En resumen: se hizo la prueba para poner los filtros pero como nadie quería asumir los costos se “asumió” que los resultados de la prueba era que los filtros no servían, según cuenta Ortega.
La administración de Petro varias veces dijo que implementaría los filtros en 2.000 de los 12.000 buses de Sitp y Transmilenio. Sin embargo, su mandato terminó sin que lo hubiera hecho. Luego llegaría Enrique Peñalosa para darle la última estocada a la implementación de los filtros y al Plan de Descontaminación con el Decreto 335 de 2017. El decreto asegura que la prueba de los filtros había tenido problemas “de carácter financiero, operativo y técnico” y por esa razón descartaban el proyecto de los filtros así como el resto del Plan de Descontaminación, ya que “a pesar de que era un buen ejercicio, tenía mucha academia, y en terreno no se alcanza a cumplir ni el 10 por ciento de lo que ahí está escrito”, según le dijo en 2017 Óscar Ducuara, subdirector de calidad del aire, a La Silla Vacía.
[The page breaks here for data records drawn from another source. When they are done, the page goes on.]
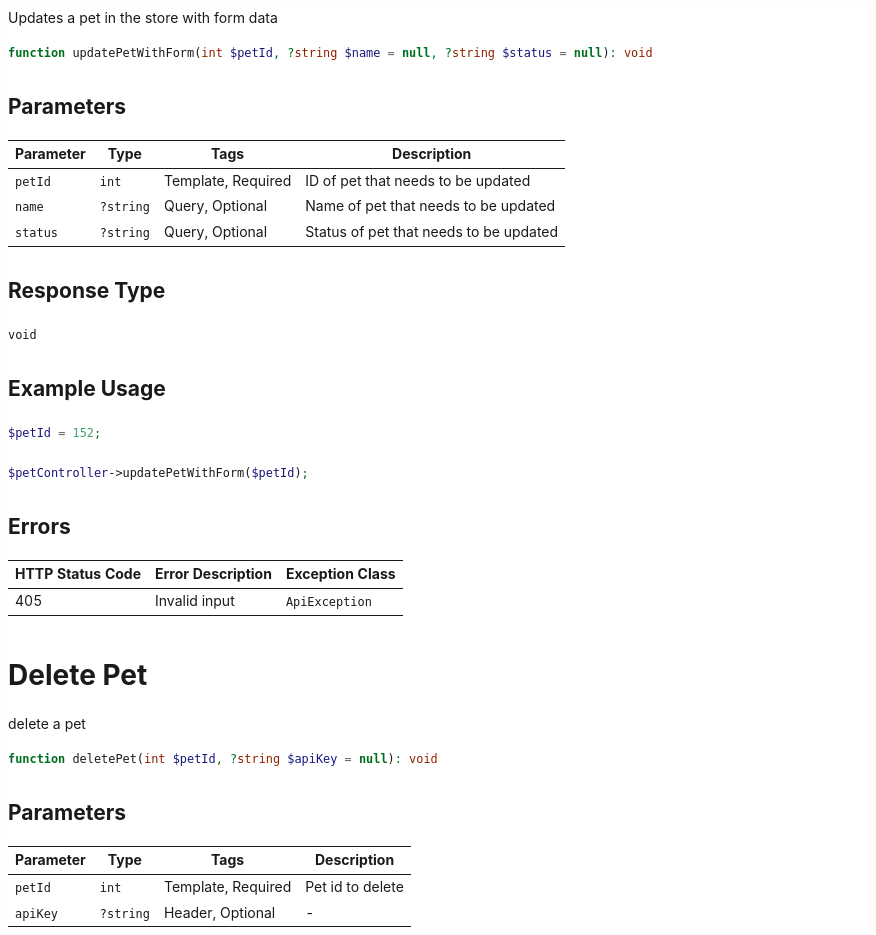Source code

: Updates a pet in the store with form data

```php
function updatePetWithForm(int $petId, ?string $name = null, ?string $status = null): void
```

## Parameters

| Parameter | Type | Tags | Description |
|  --- | --- | --- | --- |
| `petId` | `int` | Template, Required | ID of pet that needs to be updated |
| `name` | `?string` | Query, Optional | Name of pet that needs to be updated |
| `status` | `?string` | Query, Optional | Status of pet that needs to be updated |

## Response Type

`void`

## Example Usage

```php
$petId = 152;

$petController->updatePetWithForm($petId);
```

## Errors

| HTTP Status Code | Error Description | Exception Class |
|  --- | --- | --- |
| 405 | Invalid input | `ApiException` |


# Delete Pet

delete a pet

```php
function deletePet(int $petId, ?string $apiKey = null): void
```

## Parameters

| Parameter | Type | Tags | Description |
|  --- | --- | --- | --- |
| `petId` | `int` | Template, Required | Pet id to delete |
| `apiKey` | `?string` | Header, Optional | - |
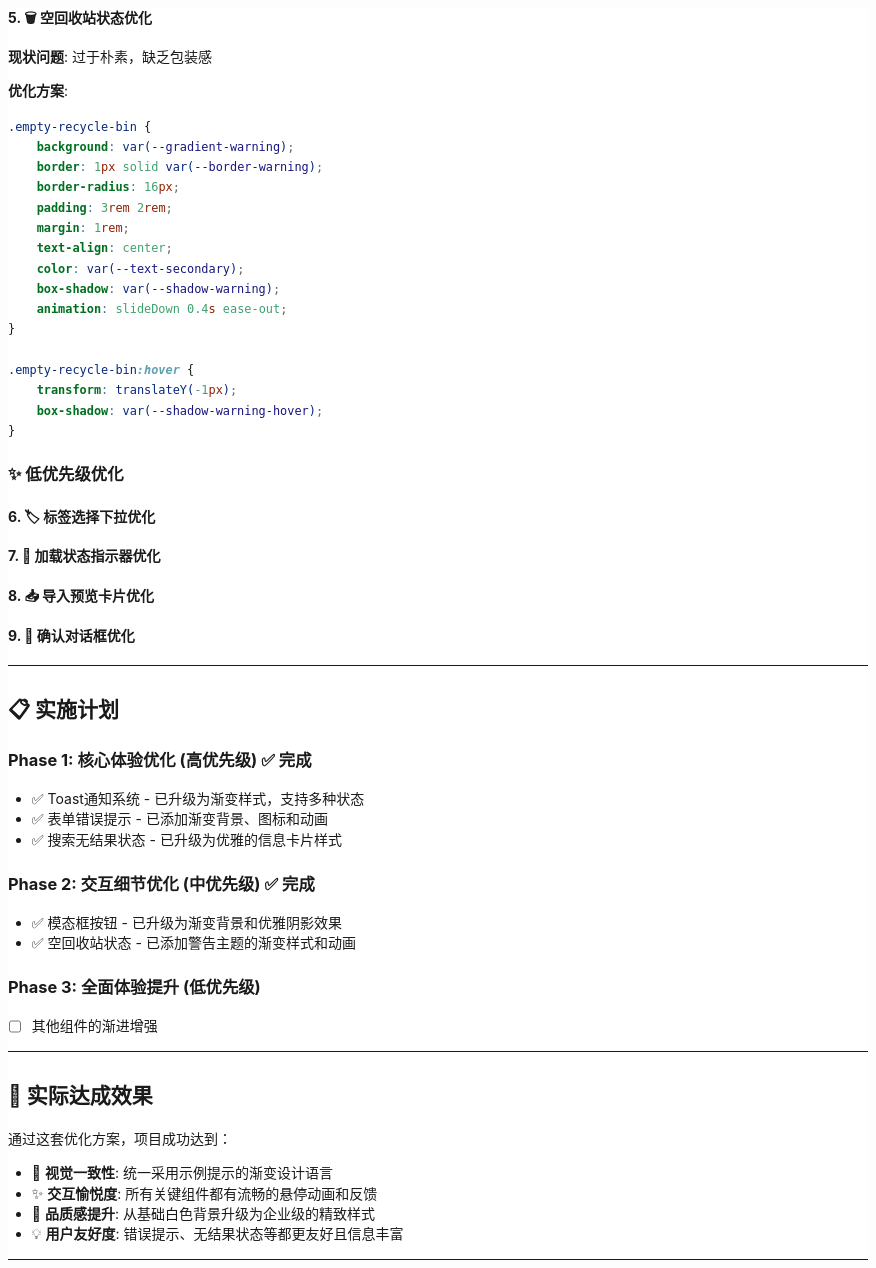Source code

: #### 5. 🗑️ 空回收站状态优化
**现状问题**: 过于朴素，缺乏包装感

**优化方案**:
```css
.empty-recycle-bin {
    background: var(--gradient-warning);
    border: 1px solid var(--border-warning);
    border-radius: 16px;
    padding: 3rem 2rem;
    margin: 1rem;
    text-align: center;
    color: var(--text-secondary);
    box-shadow: var(--shadow-warning);
    animation: slideDown 0.4s ease-out;
}

.empty-recycle-bin:hover {
    transform: translateY(-1px);
    box-shadow: var(--shadow-warning-hover);
}
```

### ✨ 低优先级优化

#### 6. 🏷️ 标签选择下拉优化
#### 7. 💾 加载状态指示器优化  
#### 8. 📥 导入预览卡片优化
#### 9. 🔄 确认对话框优化

---

## 📋 实施计划

### Phase 1: 核心体验优化 (高优先级) ✅ 完成
- ✅ Toast通知系统 - 已升级为渐变样式，支持多种状态
- ✅ 表单错误提示 - 已添加渐变背景、图标和动画
- ✅ 搜索无结果状态 - 已升级为优雅的信息卡片样式

### Phase 2: 交互细节优化 (中优先级) ✅ 完成
- ✅ 模态框按钮 - 已升级为渐变背景和优雅阴影效果
- ✅ 空回收站状态 - 已添加警告主题的渐变样式和动画

### Phase 3: 全面体验提升 (低优先级)
- [ ] 其他组件的渐进增强

---

## 🎯 实际达成效果
通过这套优化方案，项目成功达到：
- 🎨 **视觉一致性**: 统一采用示例提示的渐变设计语言
- ✨ **交互愉悦度**: 所有关键组件都有流畅的悬停动画和反馈
- 🚀 **品质感提升**: 从基础白色背景升级为企业级的精致样式
- 💡 **用户友好度**: 错误提示、无结果状态等都更友好且信息丰富

---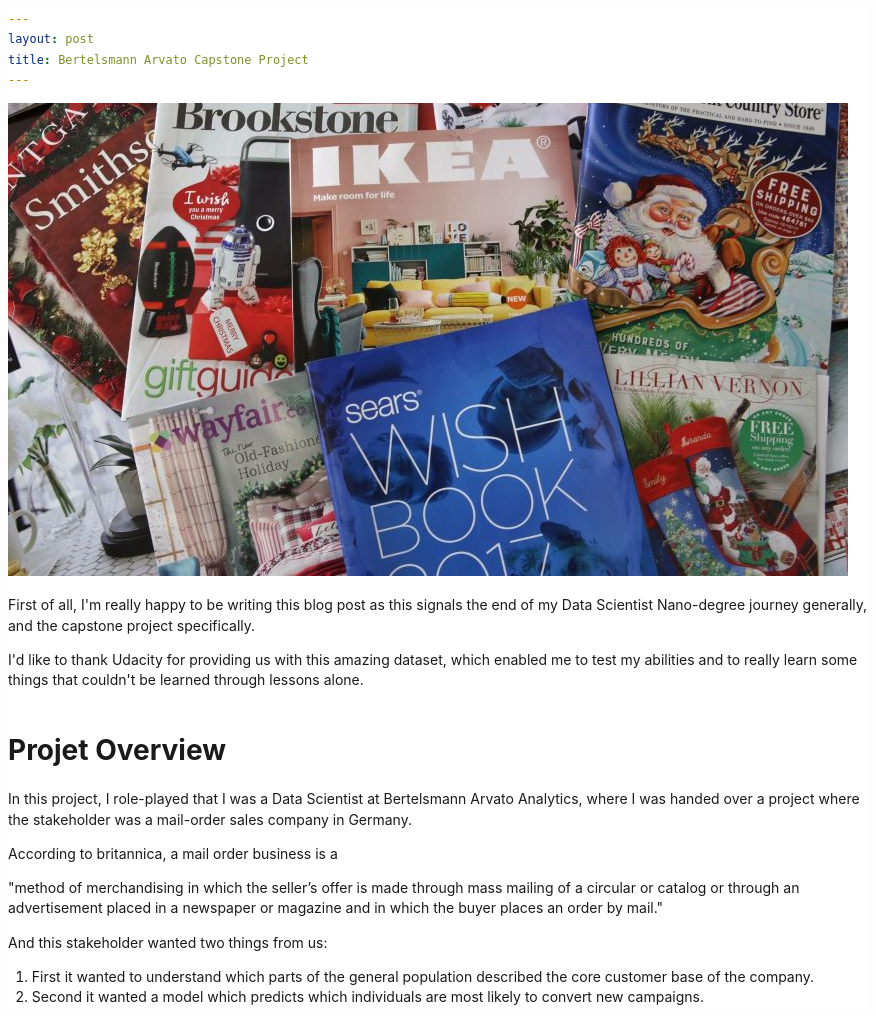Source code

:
 ```yaml
---
layout: post
title: Bertelsmann Arvato Capstone Project
---
```


![Header Image](/images/arvato/header.jpeg)

First of all, I'm really happy to be writing this blog post as this signals the end of my Data Scientist Nano-degree journey generally, and the capstone project specifically. 

I'd like to thank Udacity for providing us with this amazing dataset, which enabled me to test my abilities and to really learn some things that couldn't be learned through lessons alone.

# Projet Overview

In this project, I role-played that I was a Data Scientist at Bertelsmann Arvato Analytics, where I was handed over a project where the stakeholder was a mail-order sales company in Germany.

According to britannica, a mail order business is a

 "method of merchandising in which the seller’s offer is made through mass mailing of a circular or catalog or through an advertisement placed in a newspaper or magazine and in which the buyer places an order by mail."

And this stakeholder wanted two things from us:

1. First it wanted to understand which parts of the general population described the core customer base of the company.
2. Second it wanted a model which predicts which individuals are most likely to convert new campaigns.
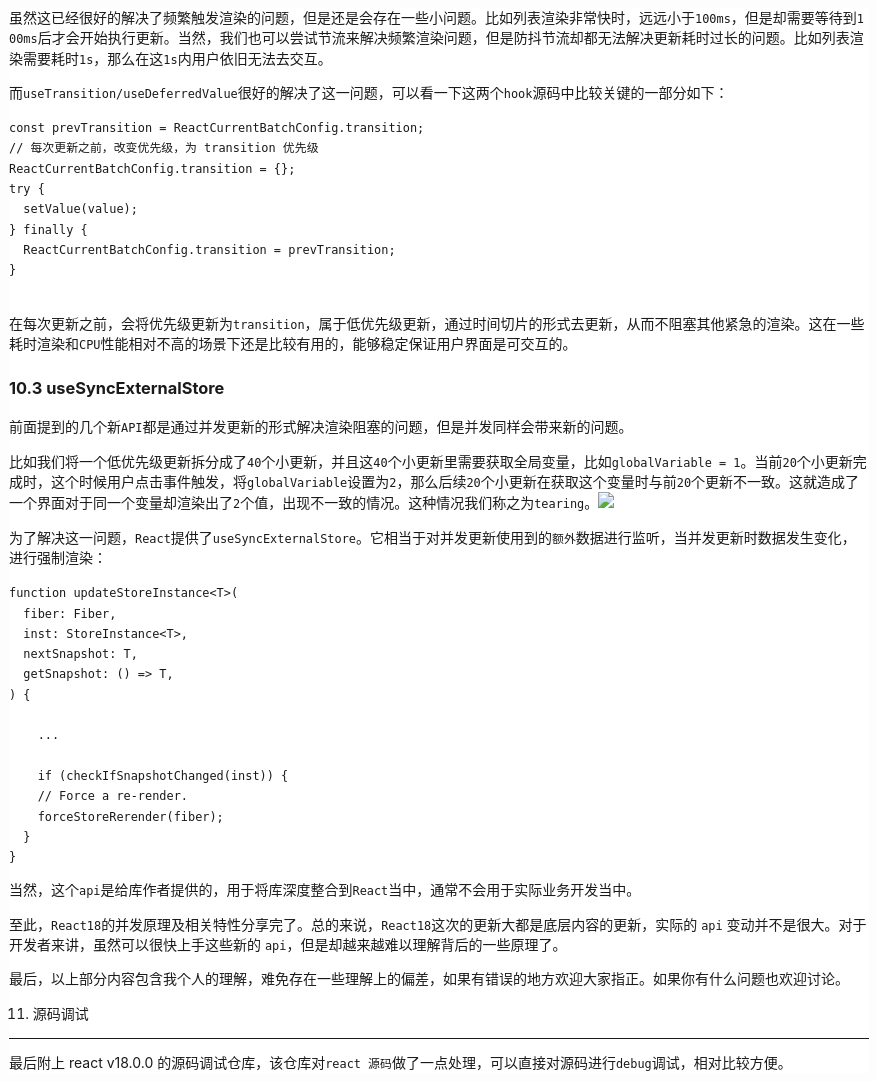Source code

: 虽然这已经很好的解决了频繁触发渲染的问题，但是还是会存在一些小问题。比如列表渲染非常快时，远远小于`100ms`，但是却需要等待到`100ms`后才会开始执行更新。当然，我们也可以尝试节流来解决频繁渲染问题，但是防抖节流却都无法解决更新耗时过长的问题。比如列表渲染需要耗时`1s`，那么在这`1s`内用户依旧无法去交互。

而`useTransition/useDeferredValue`很好的解决了这一问题，可以看一下这两个`hook`源码中比较关键的一部分如下：

```
const prevTransition = ReactCurrentBatchConfig.transition;
// 每次更新之前，改变优先级，为 transition 优先级
ReactCurrentBatchConfig.transition = {};
try {
  setValue(value);
} finally {
  ReactCurrentBatchConfig.transition = prevTransition;
}


```

在每次更新之前，会将优先级更新为`transition`，属于低优先级更新，通过时间切片的形式去更新，从而不阻塞其他紧急的渲染。这在一些耗时渲染和`CPU`性能相对不高的场景下还是比较有用的，能够稳定保证用户界面是可交互的。

### 10.3 useSyncExternalStore

前面提到的几个新`API`都是通过并发更新的形式解决渲染阻塞的问题，但是并发同样会带来新的问题。

比如我们将一个低优先级更新拆分成了`40`个小更新，并且这`40`个小更新里需要获取全局变量，比如`globalVariable = 1`。当前`20`个小更新完成时，这个时候用户点击事件触发，将`globalVariable`设置为`2`，那么后续`20`个小更新在获取这个变量时与前`20`个更新不一致。这就造成了一个界面对于同一个变量却渲染出了`2`个值，出现不一致的情况。这种情况我们称之为`tearing`。[![](https://www.bmabk.com/wp-content/uploads/2022/06/10-1654702328-1.jpeg)](https://www.bmabk.com/wp-content/uploads/2022/06/10-1654702328-1.jpeg)

为了解决这一问题，`React`提供了`useSyncExternalStore`。它相当于对并发更新使用到的`额外`数据进行监听，当并发更新时数据发生变化，进行强制渲染：

```
function updateStoreInstance<T>(
  fiber: Fiber,
  inst: StoreInstance<T>,
  nextSnapshot: T,
  getSnapshot: () => T,
) {

    ...

    if (checkIfSnapshotChanged(inst)) {
    // Force a re-render.
    forceStoreRerender(fiber);
  }
}

```

当然，这个`api`是给库作者提供的，用于将库深度整合到`React`当中，通常不会用于实际业务开发当中。

至此，`React18`的并发原理及相关特性分享完了。总的来说，`React18`这次的更新大都是底层内容的更新，实际的 `api` 变动并不是很大。对于开发者来讲，虽然可以很快上手这些新的 `api`，但是却越来越难以理解背后的一些原理了。

最后，以上部分内容包含我个人的理解，难免存在一些理解上的偏差，如果有错误的地方欢迎大家指正。如果你有什么问题也欢迎讨论。

11. 源码调试
--------

最后附上 react v18.0.0 的源码调试仓库，该仓库对`react 源码`做了一点处理，可以直接对源码进行`debug`调试，相对比较方便。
De hecho, fue a raíz de esa noticia y de la expedición de ese decreto que surgió la angustia de hacer algo nuevo: de lograr nuevas soluciones y compromisos. Esa fue la semilla para las reuniones y la conformación de la Mesa Ciudadana por la Calidad del Aire de Bogotá.
En medio de ese panorama desalentador, los integrantes de la Mesa hoy siguen trabajando para que más personas y políticos se preocupen por la calidad del aire y, por extensión, por la salud de los que viven en la ciudad. A pesar de los oídos sordos en los que a menudo caen sus esfuerzos e investigaciones, los abogados, técnicos y activistas de la Mesa siguen trabajando para que tomadores de decisiones y ciudadanos de a pie entendamos que no es normal ver el humo salir de los exhostos de los buses, que es alarmante que el interior de un bus de Transmilenio sea uno de los lugares más tóxicos para estar en la ciudad, o la tos y las irritaciones de garganta y de vías respiratorias no son molestias inevitables sino consecuencias del aire contaminado.
Aún así, no pierden la esperanza, y tienen razones para no hacerlo. Según una encuesta de 2018 realizada por el Departamento Nacional de Planeación, el 51 por ciento de la población urbana del país cree que el problema del aire es el mayor problema ambiental en el país. En Bogotá, así lo cree el 45 por ciento de la población, mientras que en Medellín, donde el problema es aún mayor, el 74 por ciento de los habitantes ven la contaminación del aire como el mayor problema. Todos son números que hace 10 años, o incluso cinco, no se registraban, y que con el paso del tiempo es una preocupación más tangible en la población. Eso, gracias en gran parte a su propio trabajo de visibilización, que ha logrado conectar a los discursos técnicos y académicos con el resto de la ciudadanía.
Por ahora, sus ojos están puestos en las próximas elecciones de alcaldía a Bogotá, en las que esperan el tema del aire sea una de las cosas que puntee en la agenda de discusión de los candidatos.